Du musst beim Writer das Encoding vorgeben und anschließend die Datei auch als UTF-8 in einem UTF-8 fähigen Editor öffnen


----------



## Pida (14. Dez 2008)

Danke, aber s.o.: Leider liegt mein Problem *nicht* beim Writer.

Ich kann einen griechischen Buchstaben direkt ausgeben, das Problem tritt nur beim Ersetzen der lateinischen Buchstaben auf.

Gruß
Pida


----------



## Wildcard (14. Dez 2008)

Vielleicht sind einfach deine Quelldateien im falschen Encoding.


----------



## Pida (15. Dez 2008)

Wildcard hat gesagt.:
			
		

> Vielleicht sind einfach deine Quelldateien im falschen Encoding.

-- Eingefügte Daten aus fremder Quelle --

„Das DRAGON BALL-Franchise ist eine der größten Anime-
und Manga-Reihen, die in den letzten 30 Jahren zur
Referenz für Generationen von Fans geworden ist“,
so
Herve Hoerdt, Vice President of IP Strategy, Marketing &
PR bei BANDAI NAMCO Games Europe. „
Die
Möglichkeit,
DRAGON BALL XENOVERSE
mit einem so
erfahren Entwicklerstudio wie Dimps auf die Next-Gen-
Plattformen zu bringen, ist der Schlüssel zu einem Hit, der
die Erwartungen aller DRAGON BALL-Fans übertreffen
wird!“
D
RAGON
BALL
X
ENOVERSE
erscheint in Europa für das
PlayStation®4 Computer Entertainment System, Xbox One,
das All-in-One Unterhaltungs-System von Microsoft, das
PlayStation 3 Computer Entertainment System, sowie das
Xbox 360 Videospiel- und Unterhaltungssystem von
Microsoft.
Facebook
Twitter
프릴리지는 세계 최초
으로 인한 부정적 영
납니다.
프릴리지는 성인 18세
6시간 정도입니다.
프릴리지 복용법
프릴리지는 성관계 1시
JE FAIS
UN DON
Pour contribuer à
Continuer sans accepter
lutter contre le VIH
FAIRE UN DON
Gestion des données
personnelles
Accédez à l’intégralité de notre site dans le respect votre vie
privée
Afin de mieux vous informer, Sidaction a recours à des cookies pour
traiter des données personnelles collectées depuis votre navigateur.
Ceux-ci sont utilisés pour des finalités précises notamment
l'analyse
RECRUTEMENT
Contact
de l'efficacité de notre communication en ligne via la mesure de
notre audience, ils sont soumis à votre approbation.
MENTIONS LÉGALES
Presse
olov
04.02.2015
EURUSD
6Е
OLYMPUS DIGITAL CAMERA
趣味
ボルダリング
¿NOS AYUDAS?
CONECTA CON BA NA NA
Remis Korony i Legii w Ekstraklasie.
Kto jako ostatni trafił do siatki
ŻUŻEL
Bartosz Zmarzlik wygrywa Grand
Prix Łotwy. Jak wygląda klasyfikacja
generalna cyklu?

Leider nicht: Es funktioniert auch nicht, wenn 'Unicode' oder 'UTF-8' als Encoding für die Quelldatei angegeben sind.

Gruß
Pida


----------



## Pida (15. Dez 2008)

Problem gelöst: Der FileWriter ist schuld (und wird vermutlich auch von Groovy aufgerufen, weshalb es damit auch nicht ohne Umweg ging):

http://www.malcolmhardie.com/weblogs/angus/2004/10/23/java-filewriter-xml-and-utf-8/

Danke nochmal
Pida


----------



## Gast (15. Dez 2008)

Naja, wenn ich drüber nachdenke, kann das keine vollständige erklärung sein. Aber es funktioniert...


----------



## Pida (15. Dez 2008)

Und wieder ein Schritt zurück: Das Problem ist doch noch nicht gelöst.

Folgendes Szenario: 
1. Ich nehme meinen Input (Dateien von ca. 1 MB) und lasse das Programm laufen -> murks
2. Ich schreibe von Hand noch ein paar Wörter davor -> murks
3. Ich lösche den Inhalt der Datei, schreibe die gleichen Wörter rein wie in 2 -> problemlose Anzeige

Was läuft falsch?

Danke
Pida


----------



## Ark (15. Dez 2008)

Ich vermute mal, es wird ein anderer Zeichensatz zum Speichern als zum Lesen verwendet.

Ark


----------



## Pida (15. Dez 2008)

@Ark: Was würde das bedeuten?

Ich habe es mit Unicode und UTF-8 versucht - erfolglos. Übrigens sind die Quelldaten von mir selbst aus wieder anderen Daten generiert. Auch hier habe ich UTF-8 und Unicode probiert.

Danke
Pida


----------